JOBS:
(1) Repeat the stretch of the article on distribution functions from "Are $X$ and" through "mass function (pmf).".
(2) Give the stretch from the start of the records through the line containing "var sketch = newSketch(context, id" as a JSON list of strings, one per line, skipping blank lines and leaving out the pictures.

##### ARTICLE

With every random variable $X$, we associate a function called the cumulative distribution function of $X$.
> The _cumulative distribution function_ or _cdf_ of a random variable $X$, denoted by $F_X(x)$ is defined by
\begin{equation*}
F_X(x) = P_X(X \leq x) \text{, for all } x
\end{equation*}

Consider the experiment of sampling three nucleotidic bases and let $X$ be the number of GC bases observed.
What is the cdf of $X$? Can we plot it?

\begin{align*}
F_X(x) &= 0 \text{, if } -\infty < x < 0 \\
F_X(x) &= ? \text{, if } \\
...
\end{align*}

In [None]:
cdf <- c(0,1/8,4/8,7/8,1,1)
plot(x=c(-1,0,1,2,3,4), cdf, xlab="X", type="s", lwd=2)

Note tha the step function $F_X(x)$ is defined for all values of $x$, not just those is $\mathcal{X}$.
Also note that $F_X(x)$ has jumps at values of $x_i \in \mathcal{X}$ and the size of the jump at $x_i$ is equal to $P(X=x_i)$.

$F_X(x)$ can be discontinuous but has the property of right-continuity.

The function $F_X(x)$ is a cdf if and only if the following three conditions hold:
1. $\lim_{x \rightarrow -\infty} F_X(x)=0$ and $\lim_{x \rightarrow \infty} F_X(x)=1$.
2. $F_X(x)$ is a nondecreasing function of $x$.
3. $F_X(x)$ is right-continuous.

Whether a cdf is continuous or not corresponds to the associated random variable being continuous or not.

> A random variable $X$ is _continuous_ if $F_X(x)$ is a continuous function of $x$. A random variable $X$ is _discrete_ if $F_X(x)$ is a step function of $x$.

> The random variables $X$ and $Y$ are _identically distributed_ if, for every set $A \in \mathcal{B}^1$ (the smallest algebra sigma), $P(X \in A) = P(Y \in A)$.

If $X$ and $Y$ are identically distributed, $F_X(x)=F_Y(x)$ for every $X$.

$F_X(x)$ completely determines the probability distribution of a random variable $X$.

Consider the experiment of sampling nucleotidic bases and let $X$ be the number of GC bases observed and $Y$ the number of AT bases observed. 

Are $X$ and $Y$ identically distributed?

## Density and mass functions

Apart from its cdf $F_X$, another function is associated with a random variable $X$.
This function is called either the probability density function (pdf) or probability mass function (pmf).

> The _probability mass function (pmf)_ of a discrete random variable $X$ is given by
\begin{equation*}
f_X(x) = P(X=x) \text{ for all } x
\end{equation*}

Recall that $f_X(x)$ is the size of the jump in the cdf at $x$.

##########
##### DATA LINES

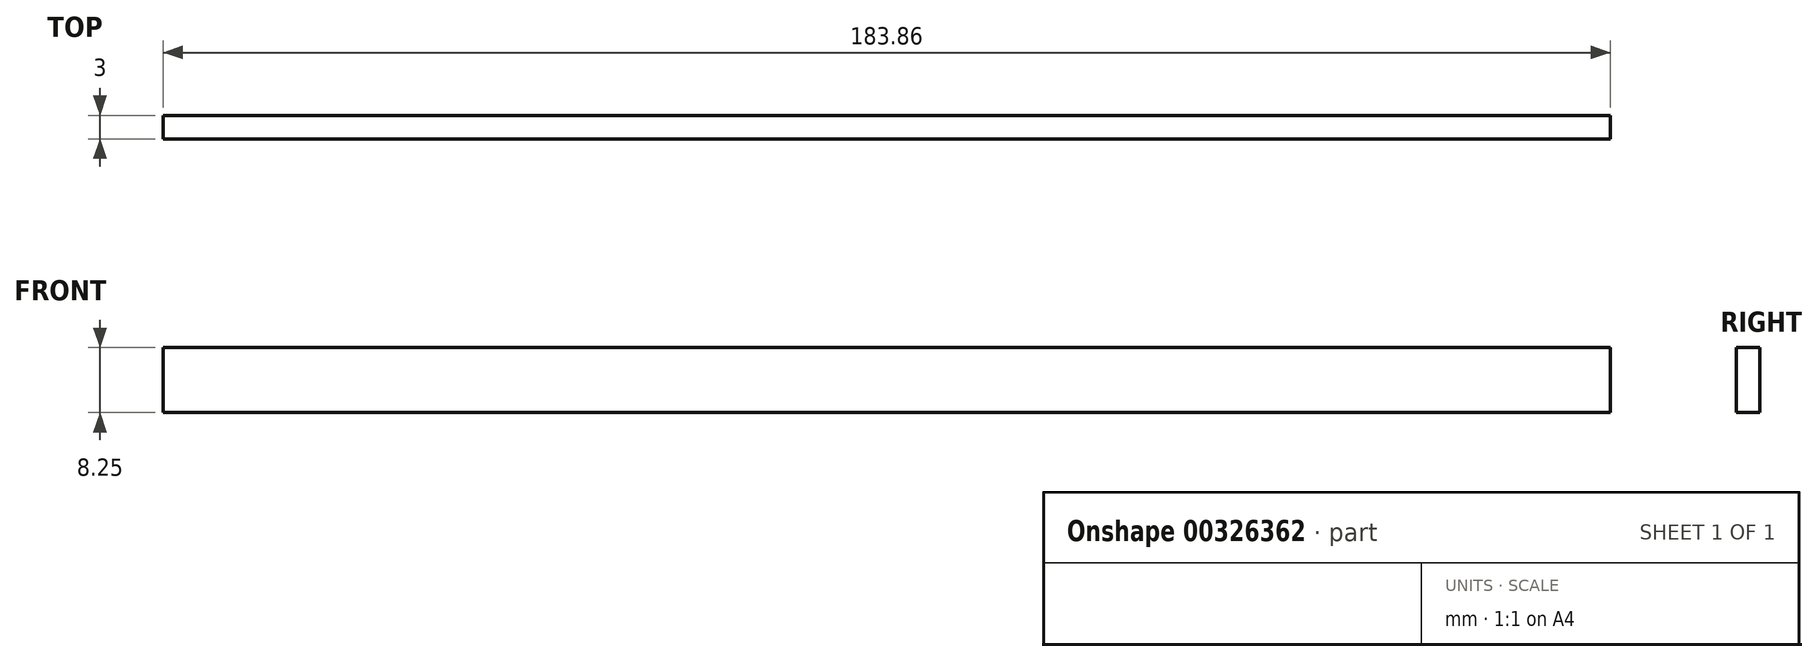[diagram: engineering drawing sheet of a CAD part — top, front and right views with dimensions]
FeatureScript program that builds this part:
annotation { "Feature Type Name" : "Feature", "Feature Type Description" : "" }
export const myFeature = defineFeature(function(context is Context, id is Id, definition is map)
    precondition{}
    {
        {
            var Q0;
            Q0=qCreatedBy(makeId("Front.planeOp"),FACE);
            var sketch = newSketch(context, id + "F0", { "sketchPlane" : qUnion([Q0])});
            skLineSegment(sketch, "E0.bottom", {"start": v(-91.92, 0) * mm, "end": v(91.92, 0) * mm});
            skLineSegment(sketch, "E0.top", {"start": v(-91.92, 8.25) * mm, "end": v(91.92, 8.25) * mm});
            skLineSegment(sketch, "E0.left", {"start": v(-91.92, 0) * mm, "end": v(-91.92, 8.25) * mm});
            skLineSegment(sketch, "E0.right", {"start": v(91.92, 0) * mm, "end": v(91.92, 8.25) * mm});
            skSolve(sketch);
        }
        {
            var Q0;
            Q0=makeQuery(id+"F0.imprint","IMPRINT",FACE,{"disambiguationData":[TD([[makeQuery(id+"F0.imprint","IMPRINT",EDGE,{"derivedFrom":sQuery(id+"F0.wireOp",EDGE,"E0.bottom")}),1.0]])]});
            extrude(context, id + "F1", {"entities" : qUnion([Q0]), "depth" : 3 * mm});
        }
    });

##########

TASK-BY-TASK OUTPUTS:
(1)
Are $X$ and $Y$ identically distributed?

## Density and mass functions

Apart from its cdf $F_X$, another function is associated with a random variable $X$.
This function is called either the probability density function (pdf) or probability mass function (pmf).

(2)
[
  "[diagram: engineering drawing sheet of a CAD part — top, front and right views with dimensions]",
  "FeatureScript program that builds this part:",
  "annotation { \"Feature Type Name\" : \"Feature\", \"Feature Type Description\" : \"\" }",
  "export const myFeature = defineFeature(function(context is Context, id is Id, definition is map)",
  "    precondition{}",
  "    {",
  "        {",
  "            var Q0;",
  "            Q0=qCreatedBy(makeId(\"Front.planeOp\"),FACE);",
  "            var sketch = newSketch(context, id + \"F0\", { \"sketchPlane\" : qUnion([Q0])});"
]